= Michael Crane (writer) =

Australian poet (born 1961)

Michael Crane is an Australian poet, writer and compere of poetry events in Melbourne.

Born in Brisbane in 1961, crane moved to Melbourne at age 18. He has been an active member of Melbourne's poetry scene, performing in many open poetry readings from 1989 to 1991. In 1991, Crane organised the first Poetry Slam to be held in Australia and has organised and run more than 150 since.

==Publication==
Crane's work has been published in literary journals and magazines, and he self-published three chapbooks between 1991 and 1994, including The Book of Screams, An Almost Summer and Joan of Arc was a fire eater. Ten of Crane's poems appeared in the collection Loose Kangaroos in 1998. Crane's first collection of poetry, The Lightmaster, was published in 1999 by Phoebe Press. He released Not Mad Just Raving, a CD of spoken word with musical accompaniment. In 2003, Ninderry Press released A Dog Called Yesterday – Selected Poems and Prose. In 2007, Picaro Press published Crane's chapbook of poetry entitled Poems from the 29th Floor. This was released at the 2007 Melbourne Writers Festival.

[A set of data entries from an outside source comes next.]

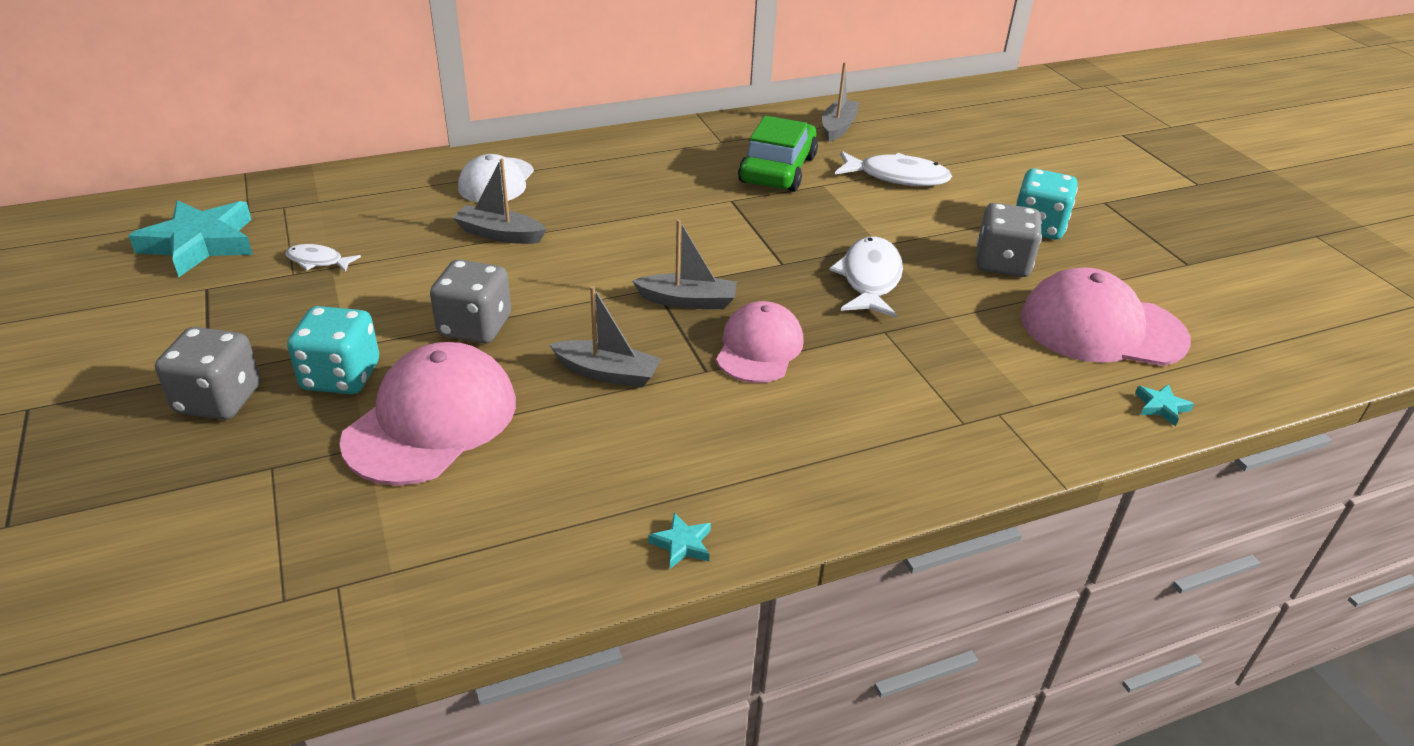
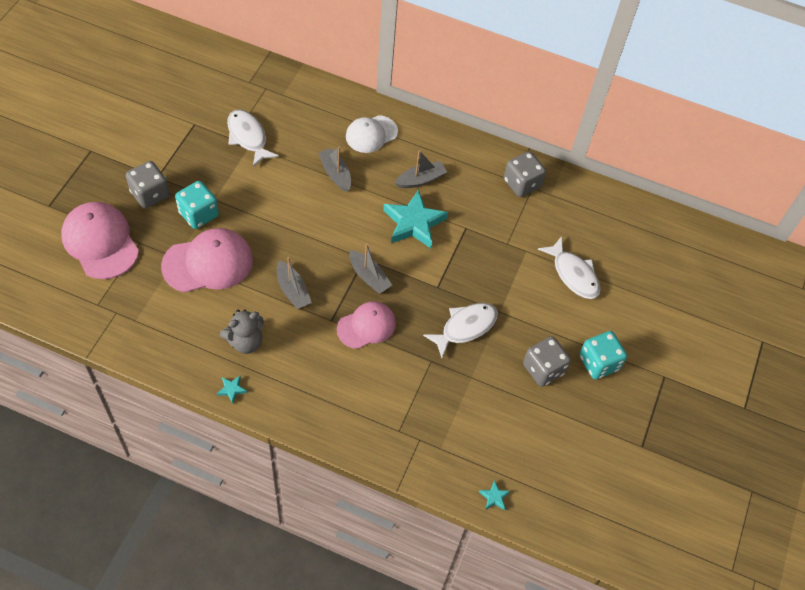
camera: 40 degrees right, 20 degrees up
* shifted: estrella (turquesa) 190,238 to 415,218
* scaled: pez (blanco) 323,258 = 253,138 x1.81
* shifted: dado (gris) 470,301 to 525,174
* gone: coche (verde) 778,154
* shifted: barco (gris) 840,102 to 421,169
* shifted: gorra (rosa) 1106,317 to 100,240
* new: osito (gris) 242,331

Since 2001, Crane has written 200 micro stories called Postcards from the End of the World, many of which have appeared in the literary magazine Gangway. He has also written a yet-to-be-published detective novel. In 2024, Flying Island Books published a book of his poems entitled "Urban & Landscape / Ordinary Lives".

==Poetry Idol==
Since 2007, Crane has organised and compered the poetry competition Poetry Idol, with the final held each year at the Age Melbourne Writers Festival. Poets from Poetry Idol are published in the Paradise Anthology, an annual magazine of song lyrics and poems.

==Other projects==
Crane has been interviewed on Radio National, appeared on the PoeticA Program, and has been a featured poet on the ABC's program Voices. He also performs musical poems with singer/songwriter Trish Anderson, and the two toured regional high schools in Victoria in 2010.